The [VertexRoutine](../src/Shader/VertexRoutine.cpp) produces a function for processing a batch of vertices. The fixed-function T&L pipeline is implemented by [VertexPipeline](../src/Shader/VertexPipeline.cpp), while programmable vertex processing with a shader is implemented by [VertexProgram](../src/Shader/VertexProgram.cpp). Note that the vertex routine also performs vertex attribute reading, vertex caching, viewport transform, and clip flag calculation all in the same function.
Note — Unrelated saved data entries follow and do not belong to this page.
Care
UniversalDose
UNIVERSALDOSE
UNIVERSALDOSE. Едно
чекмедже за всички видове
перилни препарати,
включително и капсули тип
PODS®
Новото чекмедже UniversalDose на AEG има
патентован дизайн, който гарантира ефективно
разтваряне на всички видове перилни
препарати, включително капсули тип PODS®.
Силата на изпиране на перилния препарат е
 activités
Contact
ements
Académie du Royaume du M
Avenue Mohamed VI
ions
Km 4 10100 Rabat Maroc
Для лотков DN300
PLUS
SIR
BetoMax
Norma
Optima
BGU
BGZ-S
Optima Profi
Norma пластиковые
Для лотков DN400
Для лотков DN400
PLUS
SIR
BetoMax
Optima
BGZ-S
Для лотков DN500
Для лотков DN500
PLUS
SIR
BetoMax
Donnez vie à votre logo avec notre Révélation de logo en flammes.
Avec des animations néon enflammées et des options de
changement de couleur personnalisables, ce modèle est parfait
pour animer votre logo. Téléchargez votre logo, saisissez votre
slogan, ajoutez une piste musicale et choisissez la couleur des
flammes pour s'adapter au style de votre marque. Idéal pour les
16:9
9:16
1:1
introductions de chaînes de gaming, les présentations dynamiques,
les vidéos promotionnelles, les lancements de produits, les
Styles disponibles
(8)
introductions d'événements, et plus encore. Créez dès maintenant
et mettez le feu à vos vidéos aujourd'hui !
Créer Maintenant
The [SetupRoutine](../src/Shader/SetupRoutine.cpp) performs primitive setup. This constitutes back-face culling, computing gradients, and rasterization.

The [PixelRoutine](../src/Shader/PixelRoutine.cpp) takes a batch of primitives and performs per-pixel operations. The fixed-function texture stages and legacy integer shaders are implemented by [PixelPipeline](../src/Shader/PixelPipeline.cpp), while programmable pixel processing with a shader is implemented by [PixelProgram](../src/Shader/PixelProgram.cpp). All other per-pixel operations such as the depth test, alpha test, stenciling, and alpha blending are also performed in the pixel routine. Together with the traversal of the pixels in [QuadRasterizer](../src/Renderer/QuadRasterizer.cpp), it forms one function.
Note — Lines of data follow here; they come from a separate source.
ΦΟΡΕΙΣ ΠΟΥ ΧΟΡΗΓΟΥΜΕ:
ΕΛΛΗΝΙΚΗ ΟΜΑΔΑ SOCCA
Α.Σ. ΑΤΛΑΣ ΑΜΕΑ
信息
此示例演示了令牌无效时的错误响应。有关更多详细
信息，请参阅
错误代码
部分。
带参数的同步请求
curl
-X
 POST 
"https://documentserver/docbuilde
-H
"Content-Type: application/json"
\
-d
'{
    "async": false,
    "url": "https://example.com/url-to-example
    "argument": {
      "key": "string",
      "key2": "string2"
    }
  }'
The PixelProgram and VertexProgram share some common functionality in [ShaderCore](../src/Shader/ShaderCore.cpp). Likewise, texture sampling is implemented by [SamplerCore](../src/Shader/SamplerCore.cpp).

Aside from creating and managing the processing routines with the help of the Processor classes, the Renderer also subdivides and schedules rendering tasks onto multiple threads.

### OpenGL

The OpenGL (ES) and EGL APIs are implemented in [src/OpenGL/](../src/OpenGL/).

The GLSL compiler is implemented in [src/OpenGL/compiler/](../src/OpenGL/compiler/). It uses [Flex](http://flex.sourceforge.net/) and [Bison](https://www.gnu.org/software/bison/) to tokenize and parse GLSL shader source. It produces an [abstract syntax tree](https://en.wikipedia.org/wiki/Abstract_syntax_tree) (AST), which is then traversed to output assembly-level instructions in [OutputASM.cpp](../src/OpenGL/compiler/OutputASM.cpp).

The [EGL](https://www.khronos.org/registry/egl/specs/eglspec.1.4.20110406.pdf) API is implemented in [src/OpenGL/libEGL/](../src/OpenGL/libEGL/). Its entry functions are listed in [libEGL.def](../src/OpenGL/libEGL/libEGL.def) (for Windows) and [libEGL.lds](../src/OpenGL/libEGL/libEGL.lds) (for Linux), and defined in [main.cpp](../src/OpenGL/libEGL/main.cpp) and implemented in [libEGL.cpp](../src/OpenGL/libEGL/libEGL.cpp). The [Display](../src/OpenGL/libEGL/Display.h), [Surface](../src/OpenGL/libEGL/Surface.h), and [Config](../src/OpenGL/libEGL/Config.h) classes are respective implementations of the abstract EGLDisplay, EGLSurface, and EGLConfig types.

[OpenGL ES 1.1](https://www.khronos.org/registry/gles/specs/1.1/es_full_spec_1.1.12.pdf) is implemented in [src/OpenGL/libGLES_CM/](../src/OpenGL/libGLES_CM/), while [OpenGL ES 2.0](https://www.khronos.org/registry/gles/specs/2.0/es_full_spec_2.0.25.pdf) is implemented in [src/OpenGL/libGLESv2/](../src/OpenGL/libGLESv2/). Note that while [OpenGL ES 3.0](https://www.khronos.org/registry/gles/specs/3.0/es_spec_3.0.0.pdf) functions are implemented in [libGLESv3.cpp](../src/OpenGL/libGLESv2/libGLESv3.cpp), it is compiled into the libGLESv2 library as standard among most implementations (some platforms have a libGLESv3 symbolically link to libGLESv2). We'll focus on OpenGL ES 2.0 in this documentation.

When the application calls an OpenGL function, it lands in the C entry functions at [main.cpp](../src/OpenGL/libGLESv2/main.cpp). It then gets dispatched to [libGLESv2.cpp](../src/OpenGL/libGLESv2/libGLESv2.cpp) functions in the es2 namespace. These functions obtain the thread's OpenGL context, and perform validation of the call's parameters. Most functions then call a corresponding [Context](../src/OpenGL/libGLESv2/Context.h) method to perform the call's main operations (changing state or queuing a draw task).